● **Records to use**
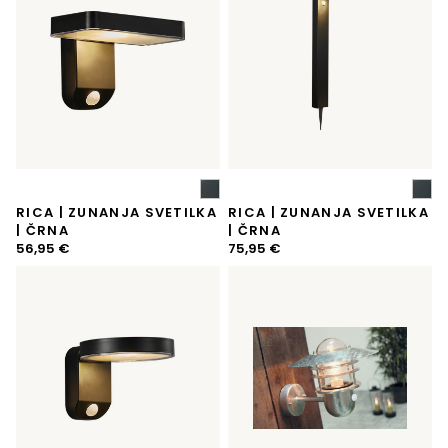
RICA | ZUNANJA SVETILKA
RICA | ZUNANJA SVETILKA
| ČRNA
| ČRNA
56,95
€
75,95
€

● **Problem details**
The answer must be a word-for-word copy of all the entries, containing no pictures.

● **Solution to this problem**
RICA | ZUNANJA SVETILKA
RICA | ZUNANJA SVETILKA
| ČRNA
| ČRNA
56,95
€
75,95
€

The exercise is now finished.